By this structure of argument, Johnson takes aim at a narrow view of Luther’s “reformatory turn” in its later date (e.g. Bizer, Bayer, and Brecht, dating such a turn to the middle of 1518 or even later), concluding that Luther displays “coherence and consistency” throughout this period in a pastoral theology that is already “highly developed,” and that “over the course of two eventful years with twenty-five pastoral writings on a wide range of practices, the core of Luther’s instruction was remarkably consistent” (183). Thus Luther’s main concerns for the reform of Christianity (not just church reform or reform strictly of doctrine) were already substantially formed at the outset of his conflict with the papal church. As the last lines of the book characterize it, “Luther the pastor was not a kinder, gentler version of Luther the reformer. He was an impassioned reformer who was so committed to the care of souls that he pushed for reform at the risk of excommunication and death. Luther’s attempt to reform Christian practice is not an experiential aside to his theological cause, but rather its heart” (192).

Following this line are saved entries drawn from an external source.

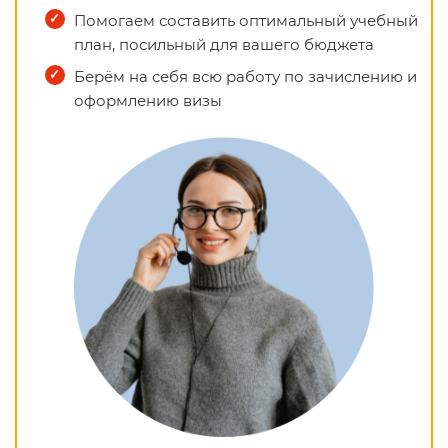
Помогаем составить оптимальный учебный
план, посильный для вашего бюджета
Берём на себя всю работу по зачислению и
оформлению визы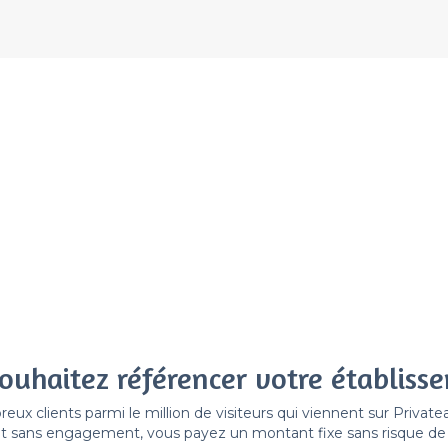
ouhaitez référencer votre établiss
x clients parmi le million de visiteurs qui viennent sur Privat
 sans engagement, vous payez un montant fixe sans risque de vo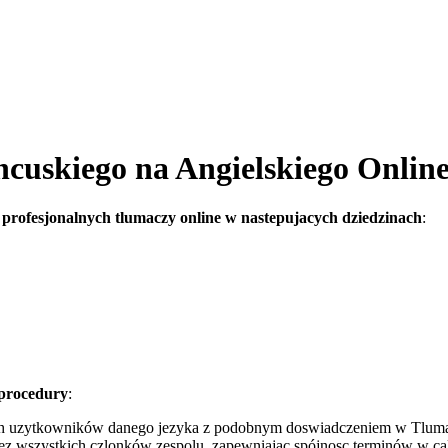
cuskiego na Angielskiego Onlin
profesjonalnych tlumaczy online w nastepujacych dziedzinach
:
 procedury
:
h uzytkowników danego jezyka z podobnym doswiadczeniem w Tlumac
ez wszystkich czlonków zespolu, zapewniajac spójnosc terminów w ca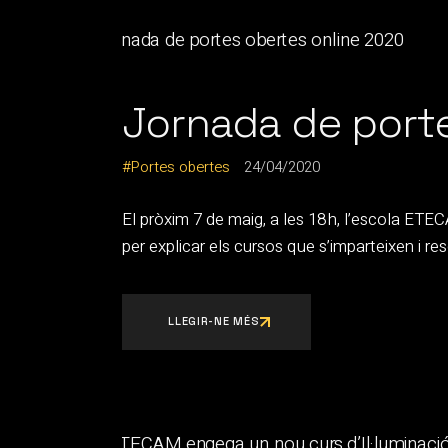
Jornada de port
Portes obertes
24/04/2020
El pròxim 7 de maig, a les 18 h, l’escola ETE
per explicar els cursos que s’imparteixen i reso
LLEGIR-NE MÉS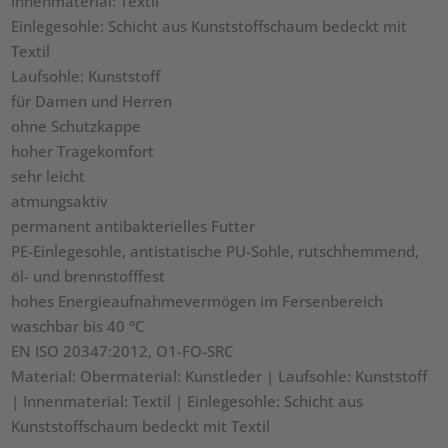
Innenmaterial: Textil
Einlegesohle: Schicht aus Kunststoffschaum bedeckt mit
Textil
Laufsohle: Kunststoff
für Damen und Herren
ohne Schutzkappe
hoher Tragekomfort
sehr leicht
atmungsaktiv
permanent antibakterielles Futter
PE-Einlegesohle, antistatische PU-Sohle, rutschhemmend,
öl- und brennstofffest
hohes Energieaufnahmevermögen im Fersenbereich
waschbar bis 40 °C
EN ISO 20347:2012, O1-FO-SRC
Material: Obermaterial: Kunstleder | Laufsohle: Kunststoff
| Innenmaterial: Textil | Einlegesohle: Schicht aus
Kunststoffschaum bedeckt mit Textil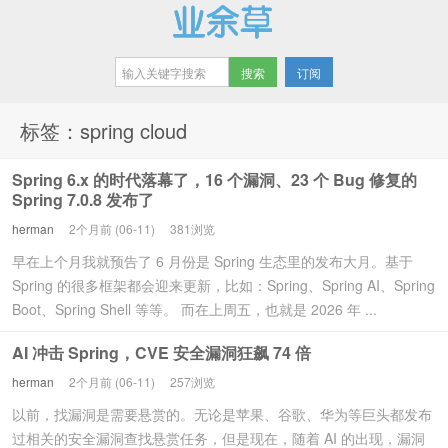
订阅
业余草
标签：spring cloud
Spring 6.x 的时代落幕了，16 个漏洞、23 个 Bug 修复的
Spring 7.0.8 发布了
herman
2个月前 (06-11)
381浏览
早在上个月我就预告了 6 月份是 Spring 生态里的发布大月。基于
Spring 的很多框架都会迎来更新，比如：Spring、Spring AI、Spring
Boot、Spring Shell 等等。 而在上周五，也就是 2026 年 ...
AI 冲击 Spring，CVE 安全漏洞狂飙 74 倍
herman
2个月前 (06-11)
257浏览
以前，找漏洞是需要悬赏的。无论是苹果、谷歌、华为等巨头都发布
过相关的安全漏洞查找悬赏任务，但是现在，随着 AI 的出现，漏洞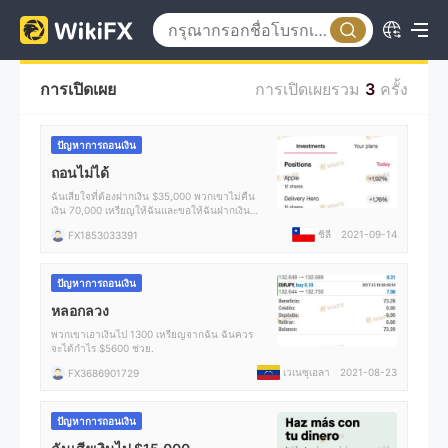
การเปิดเผย
การเปิดเผยรวม
3
ครั้ง
ปัญหาการถอนเงิน
ถอนไม่ได้
ฉันเสียใจที่ต้องฝากเงิน $35,000 พวกเขาไม่คืน
เงิน 70,000 เหรียญให้ฉันและขอให้ฉันฝากเงิน
3,000 เหรียญอีกครั้ง
ชิลี
2021-09-14
FX1853033391
ปัญหาการถอนเงิน
หลอกลวง
พวกเขาเอาเงินไป 1300 เหรียญจากฉัน ฉันควร
จะได้กำไร $5600 ช่วย.
เวเนซุเอลา
2021-08-23
FX3686901729
ปัญหาการถอนเงิน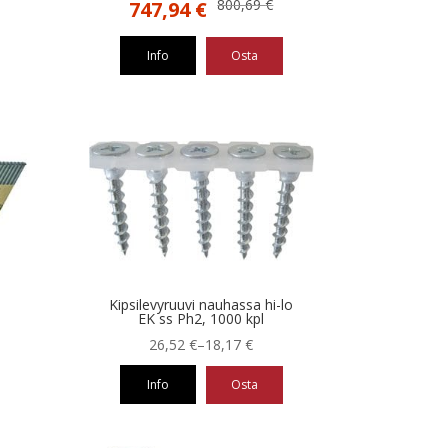
Alkuperäinen
Nykyinen
800,69
€
747,94
€
hinta
hinta
oli:
on:
Info
Osta
800,69 €.
747,94 €.
Kipsilevyruuvi nauhassa hi-lo
EK ss Ph2, 1000 kpl
Hintaluokka:
26,52
€
–
18,17
€
18,17 €
Info
Osta
-
26,52 €
Tällä
tuotteella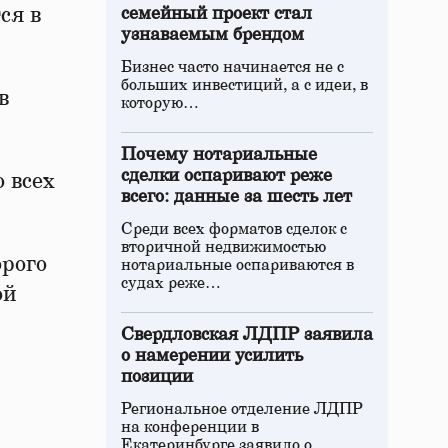
ся в
семейный проект стал
узнаваемым брендом
Бизнес часто начинается не с
больших инвестиций, а с идеи, в
в
которую…
Почему нотариальные
сделки оспаривают реже
 всех
всего: данные за шесть лет
Среди всех форматов сделок с
вторичной недвижимостью
орого
нотариальные оспариваются в
судах реже…
ой
Свердловская ЛДПР заявила
о намерении усилить
позиции
Региональное отделение ЛДПР
на конференции в
Екатеринбурге заявило о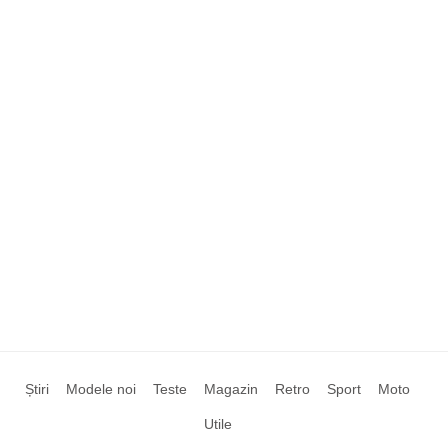
Știri
Modele noi
Teste
Magazin
Retro
Sport
Moto
Utile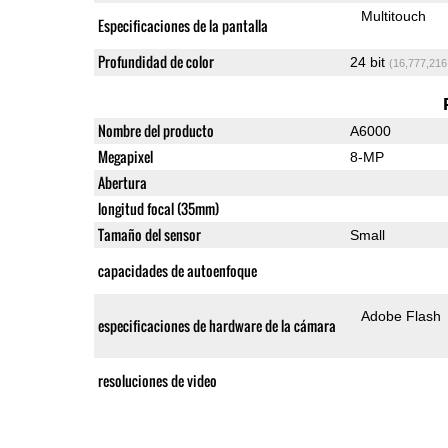
Multitouch
Especificaciones de la pantalla
Profundidad de color
24 bit
(16,777,216
Nombre del producto
A6000
Megapixel
8-MP
Abertura
longitud focal (35mm)
Tamaño del sensor
Small
capacidades de autoenfoque
Adobe Flash
especificaciones de hardware de la cámara
resoluciones de video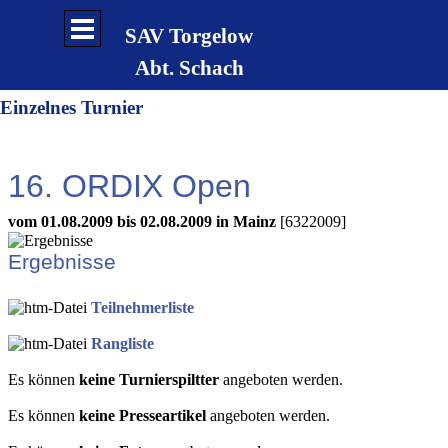
Direkt zum Seiteninhalt
Menü überspringen
SAV Torgelow
Abt. Schach
Einzelnes Turnier
16. ORDIX Open
vom 01.08.2009 bis 02.08.2009 in Mainz
[6322009]
Ergebnisse
Teilnehmerliste
Rangliste
Es können
keine Turnierspiltter
angeboten werden.
Es können
keine Presseartikel
angeboten werden.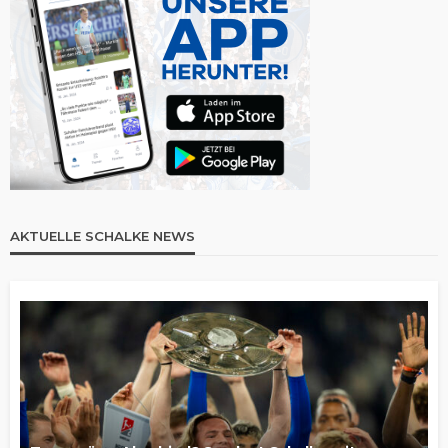
AKTUELLE SCHALKE NEWS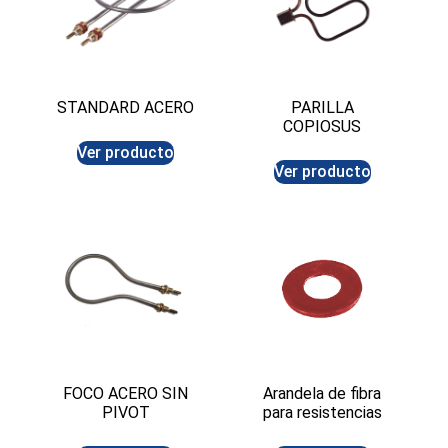
STANDARD ACERO
PARILLA
COPIOSUS
Ver producto
Ver producto
FOCO ACERO SIN
Arandela de fibra
PIVOT
para resistencias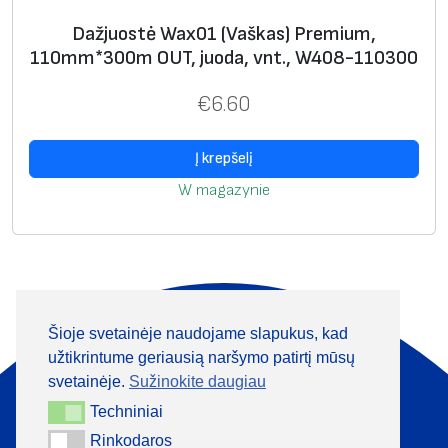
Dažjuostė Wax01 (Vaškas) Premium,
110mm*300m OUT, juoda, vnt., W408-110300
€
6.60
Į krepšelį
W magazynie
Šioje svetainėje naudojame slapukus, kad
Apie mus
Produktai
užtikrintume geriausią naršymo patirtį mūsų
Informacija
Kontaktai
svetainėje.
Sužinokite daugiau
Techniniai
Techniniai
+370 313 41133
Rinkodaros
Rinkodaros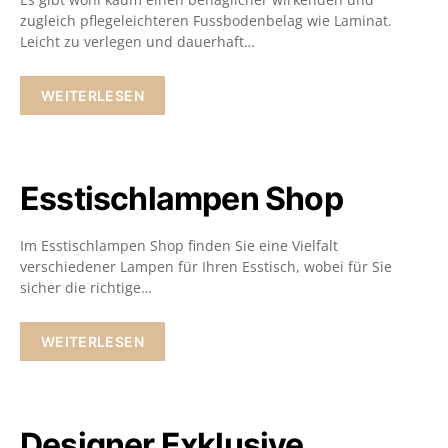
zugleich pflegeleichteren Fussbodenbelag wie Laminat.
Leicht zu verlegen und dauerhaft…
WEITERLESEN
Esstischlampen Shop
Im Esstischlampen Shop finden Sie eine Vielfalt
verschiedener Lampen für Ihren Esstisch, wobei für Sie
sicher die richtige…
WEITERLESEN
Designer Exklusive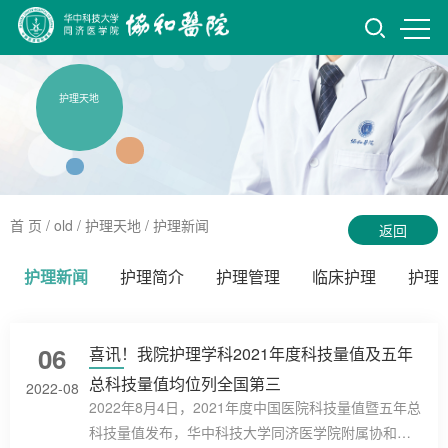
护理天地
首 页
/ old /
护理天地
/
护理新闻
返回
护理新闻
护理简介
护理管理
临床护理
护理
06
喜讯！我院护理学科2021年度科技量值及五年
总科技量值均位列全国第三
2022-08
2022年8月4日，2021年度中国医院科技量值暨五年总
科技量值发布，华中科技大学同济医学院附属协和医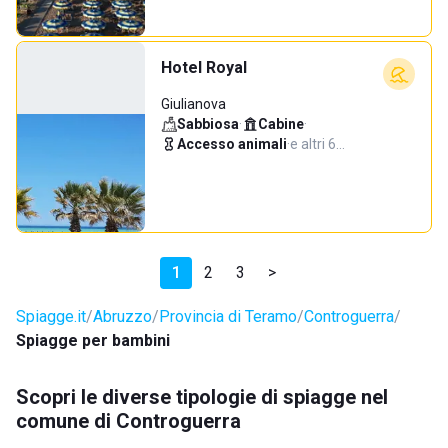
Hotel Royal
Giulianova
Sabbiosa
·
Cabine
·
Accesso animali
·
e altri 6…
1
2
3
>
Spiagge.it
Abruzzo
Provincia di Teramo
Controguerra
Spiagge per bambini
Scopri le diverse tipologie di spiagge nel
comune di Controguerra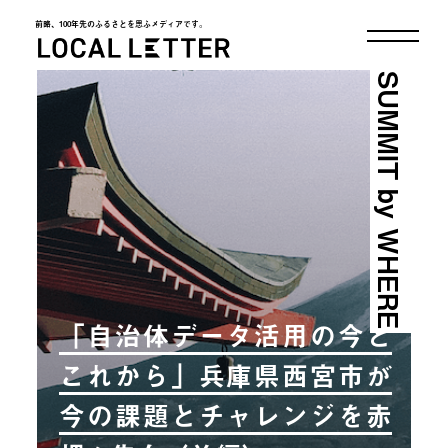
前略、100年先のふるさとを思ふメディアです。
LOCAL LETTER
SUMMIT by WHERE
「自治体データ活用の今と
これから」兵庫県西宮市が
今の課題とチャレンジを赤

While Luther’s vocation as a pastor has received increased attention in re-cent years, often looked at via his later writings (such as the catechisms) and his personal correspondence, Johnson’s investigation of these early pastoral writings more thoroughly incorporates Luther’s pastoral vocation into the story of his development as a reformer and his break with the papal church. Most of these writings are sermons; others are brief explanations of God’s commandments, the Lord’s Prayer, or on how to confess (the sacrament of penance); while the later published sermons of 1519-20 are more developed treatises analyzing traditional practices and sacraments (preparing to die, penance, the ban, baptism, doing good works, etc.). All of these writings show a pastor at work instructing and consoling his parishioners, and also a broader public, offering correction (often quite critically) over against the traditional and often quite popular practices of the church before the Reformation. Reading them gives a very different impression of Luther the man and the theologian than is gained from reading only Luther’s polemical treatises written during this same time period. Johnson demonstrates that Luther biography as well as histories of the Reformation need to emphasize and more clearly elaborate the practical, pastoral concerns that energized the early Luther and motivated the early reformation movement, which emerged out of his pastoral care as well as his theological and ecclesial protest.
For Lutheran pastors and laypeople, grasping Luther’s pastoral concerns in his early years is vital for understanding the nature of his reform and the resulting Lutheran confession of the gospel, and thus of Lutheran identity and practice today. These early pastoral writings are an important but often neglected body of Luther’s works. Many of them are available in English translation, but without the introductory tools that help readers grasp the integral role they played in Luther’s development. This book provides an excellent introduction.